The tricky thing about communications is, that words should always be consistent with actions. Take the Euro crises. The British Prime Minister David Cameron asks the European leaders to go for a "big bang approach" now. They simply would need a "bazooka" to solve the current crises. Sounds strong, isn't it?
The problem is, what the hell does this concretely mean. Would an increase of the European Financial Stability Facility (EFSF) from the current 440 Bill. Euro to - say 800 or 1 Trillion - already be a "bazooka"? Or should the increase be even bigger? Not clear. When the EFSF was created the spin doctors of the European leaders called it a "shock-and-awe"-plan. The issue was however that the shock took just a few days to evaporate and awe of the financial markets has never existed. The words were bigger than their meaning.

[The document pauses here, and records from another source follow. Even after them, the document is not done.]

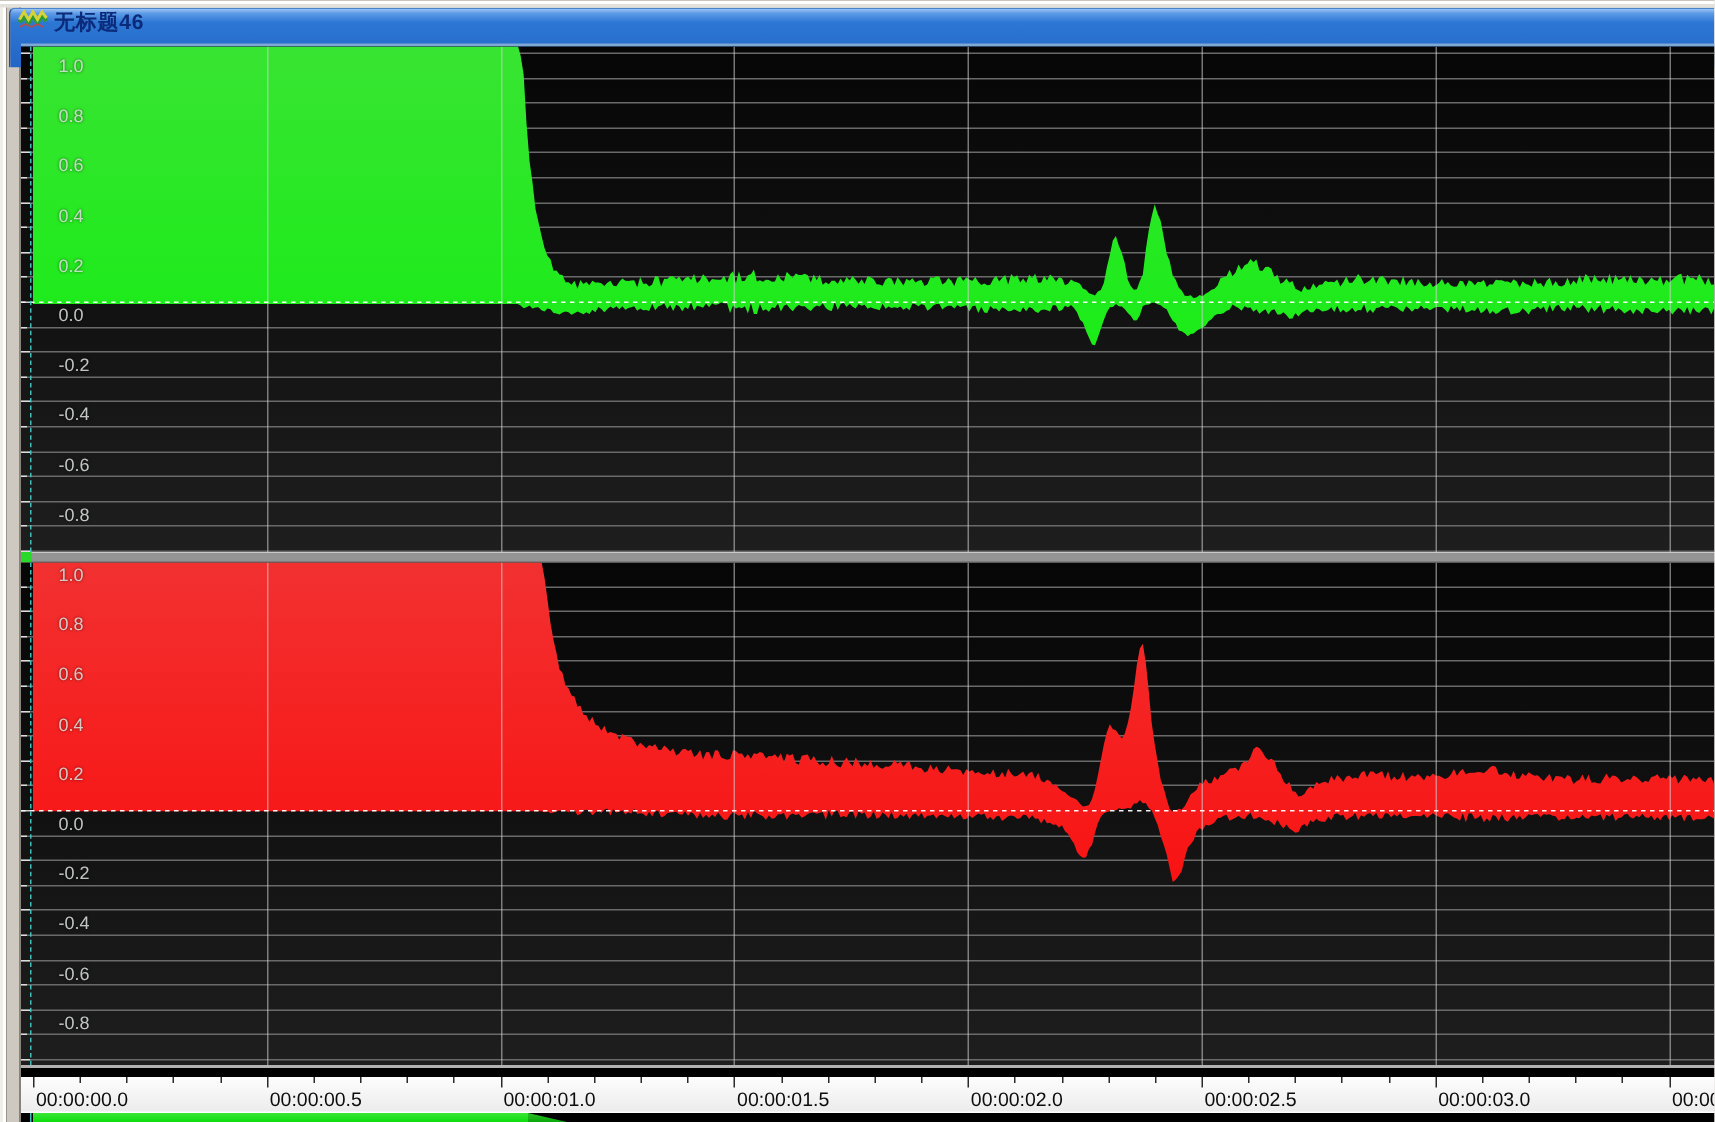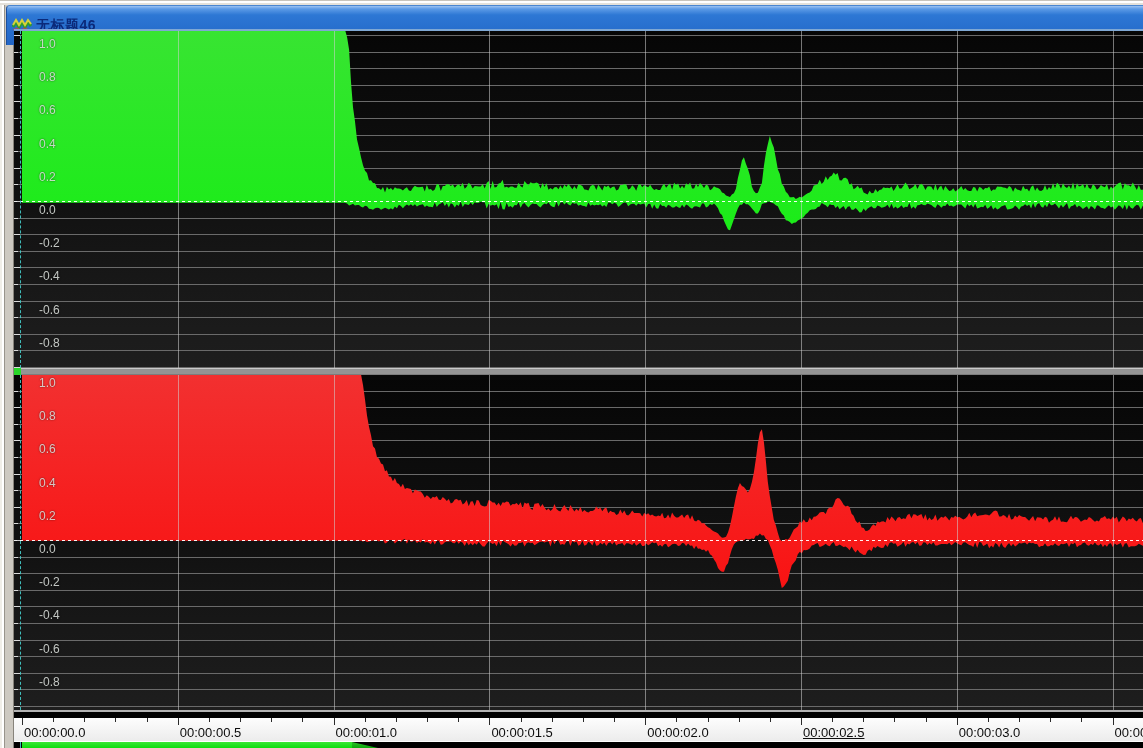--- a/index.html
+++ b/index.html
@@ -8,21 +8,21 @@
 
   
   #app-top{position:absolute;left:0;top:0;width:1143px;height:5px;
     background:linear-gradient(180deg,#c8c4bc 0 1px,#ffffff 1px 3px,#e4e1da 3px 5px);}
   #left-frame{position:absolute;left:0;top:5px;width:14px;height:743px;
     background:linear-gradient(90deg,#f0eee8 0 2px,#ffffff 2px 4px,#98948c 4px 5px,
       #cdc9c1 5px 13px,#87837b 13px 14px);}
   #title-bar{position:absolute;left:6px;top:5px;width:1137px;height:40px;
     background:linear-gradient(180deg,#9cc2f2 0,#5b9ae6 3px,#2d77d4 9px,#2265c6 100%);
     border-top:1px solid #4a86d0;border-left:1px solid #1c4f9e;border-radius:4px 0 0 0;
-    box-sizing:border-box;display:flex;align-items:center;}
+    box-sizing:border-box;display:flex;}
   #title-bar .icon-wrap{margin-left:5px;width:20px;height:15px;}
   #title-text{margin-left:4px;font-size:14px;font-weight:bold;color:#0b2a7a;
     letter-spacing:.5px;}
   #content-top-line{position:absolute;left:14px;top:29px;width:1129px;height:2px;
     background:#7fa8d4;}
 
   
   .panel{position:absolute;left:14px;width:1129px;overflow:hidden;
     background:linear-gradient(180deg,#060606 0%,#101010 45%,#1e1e1e 100%);}
   #panel-left{top:31px;height:337px;}
@@ -266,21 +266,21 @@
       <div class="time-tick" style="left: 974px; height: 4px;"></div>
       <div class="time-tick" style="left: 1005px; height: 4px;"></div>
       <div class="time-tick" style="left: 1036px; height: 4px;"></div>
       <div class="time-tick" style="left: 1067px; height: 4px;"></div>
       <div class="time-tick" style="left: 1099px; height: 7px;"></div>
       <div class="time-label" style="left: 10px;">00:00:00.0</div>
       <div class="time-label" style="left: 165.8px;">00:00:00.5</div>
       <div class="time-label" style="left: 321.6px;">00:00:01.0</div>
       <div class="time-label" style="left: 477.4px;">00:00:01.5</div>
       <div class="time-label" style="left: 633.2px;">00:00:02.0</div>
-      <div class="time-label" style="left: 789px; text-decoration: underline;">00:00:02.5</div>
+      <div class="time-label" style="left: 789px;">00:00:02.5</div>
       <div class="time-label" style="left: 944.8px;">00:00:03.0</div>
       <div class="time-label" style="left: 1100.6px;">00:00:03.5</div>
     </div>
   <div id="axis-under-line"></div>
 
   <div id="overview">
     <div id="overview-fill"></div>
     <div id="overview-taper"></div>
     <div class="sel-line"></div>
   </div>

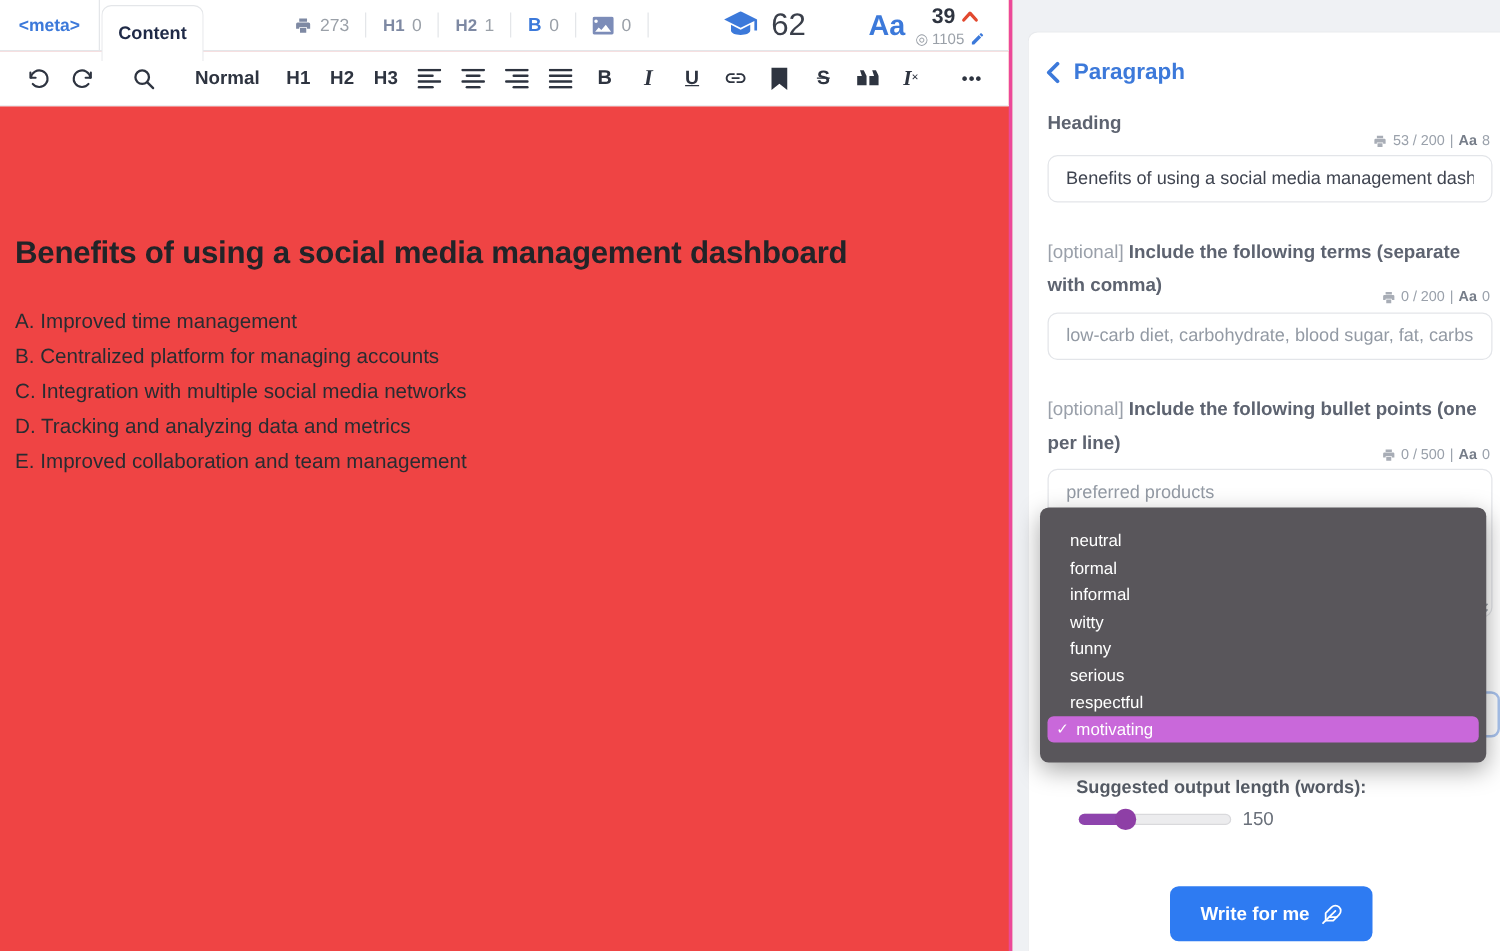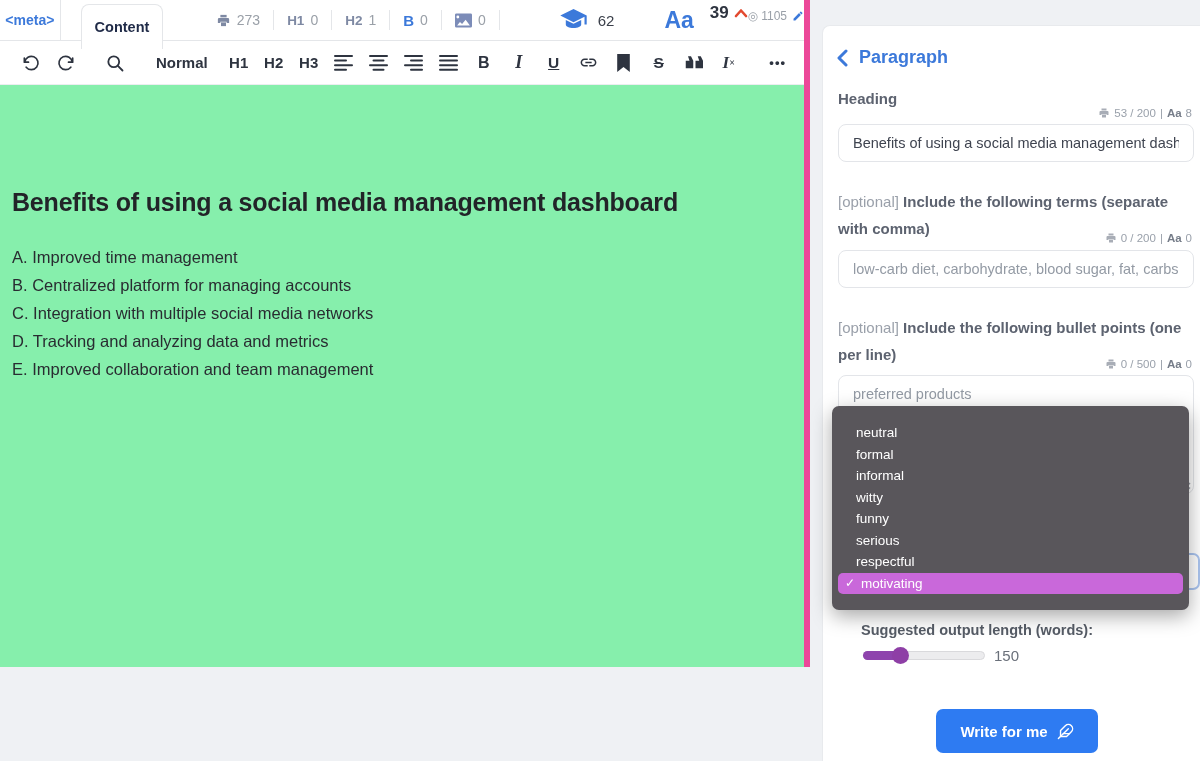--- a/index.html
+++ b/index.html
@@ -1,36 +1,36 @@
 <!DOCTYPE html>
 <html><head>
 <meta charset="utf-8">
 <style>
   * { margin:0; padding:0; box-sizing:border-box; }
   html,body { width:1200px; height:761px; }
   body { font-family:"Liberation Sans", sans-serif; background:#eff1f4; position:relative; overflow:hidden; }
   svg { display:block; }
 
   
-  .editor-pane { position:absolute; left:0; top:0; width:810px; height:667px; background:#86efac; border-right:6px solid #ec4899; }
+  .editor-pane { position:absolute; left:0; top:0; width:810px; height:761px; background:#ef4444; border-right:3px solid #ec4899; }
 
   .tabbar { position:relative; height:41px; border-bottom:1px solid #e4e6e9; display:flex; align-items:center; background:#fff; }
   .tab-meta { width:80px; height:41px; line-height:41px; text-align:center; color:#3c79da; font-weight:700; font-size:14px; border-right:1px solid #e4e6e9; cursor:pointer; }
   .tab-content { position:absolute; left:81px; top:4px; width:82px; height:45px; background:#fff; border:1px solid #e4e6e9; border-bottom:none; border-radius:8px 8px 0 0; display:flex; align-items:center; justify-content:center; color:#1f2a47; font-weight:700; font-size:14.5px; z-index:3; cursor:pointer; }
 
   .stats { display:flex; align-items:center; gap:13px; margin-left:155px; }
   .stat { display:flex; align-items:center; gap:6px; font-size:14px; color:#9aa0a8; }
   .stat .lab { font-weight:700; color:#7e89a3; font-size:13.5px; }
   .stat .lab.blue { color:#3c79da; font-size:15px; }
   .vsep { width:1px; height:20px; background:#e4e6e9; }
 
-  .score { display:flex; align-items:center; gap:11px; margin-left:60px; font-size:15px; color:#3a3f4a; }
+  .score { display:flex; align-items:center; gap:11px; margin-left:60px; font-size:25px; color:#3a3f4a; }
   .aa-group { margin-left:50px; display:flex; align-items:flex-start; gap:8px; }
   .aa-big { color:#3c79da; font-weight:800; font-size:23px; line-height:34px; }
-  .mini-col { display:flex; flex-direction:row; align-items:flex-end; }
+  .mini-col { display:flex; flex-direction:column; align-items:center; }
   .mini-top { display:flex; gap:5px; align-items:center; font-size:17px; font-weight:600; color:#2e3440; margin-left:8px; }
   .mini-bottom { display:flex; gap:3px; align-items:center; font-size:12px; color:#9aa0a8; margin-top:1px; }
   .mini-bottom .target { font-size:12px; line-height:12px; }
 
   .toolbar { height:44px; border-bottom:1px solid #ecedf0; display:flex; align-items:center; padding-left:15px; gap:3px; color:#2e3440; background:#fff; }
   .tbtn { display:flex; align-items:center; justify-content:center; min-width:32px; height:32px; cursor:pointer; border-radius:5px; color:#2e3440; }
   .tb-text { font-size:15px; font-weight:600; }
   .tb-style { margin:0 6px 0 16px; padding:0 6px; }
   .tb-search { margin-left:14px; }
   .tb-b { font-weight:800; font-size:16px; }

This can happen. But it should not happen too often. Because every time the senders of such messages loose a piece of their credibility in the eyes of their recipients. The biggest asset in communications, credibility, disappears quite easily.
Exactly this is today the problem of Ms Merkel and Mr Sarkozy. Even if they would shoot with the "Bazooka", would anybody believe that this time, after so many others times, this is true? Rebuilding credibility is so much harder than losing it.
What kind of asset, also in financial terms, real credibility can be, has been brilliantly shown by an institution, that has always been consistent: the SNB, the Swiss National Bank. When it announced some weeks ago to intervene in an "unlimited" way to lower the value of the Swiss Franc, the speculation towards new highs immediately stopped. The markets took the words for granted. It is funny, that despite the bold word "unlimited" the SNB had to spend only little money at the end, because a fight between the Central bank and the markets didn't even start. Consistency is a smart communications strategy.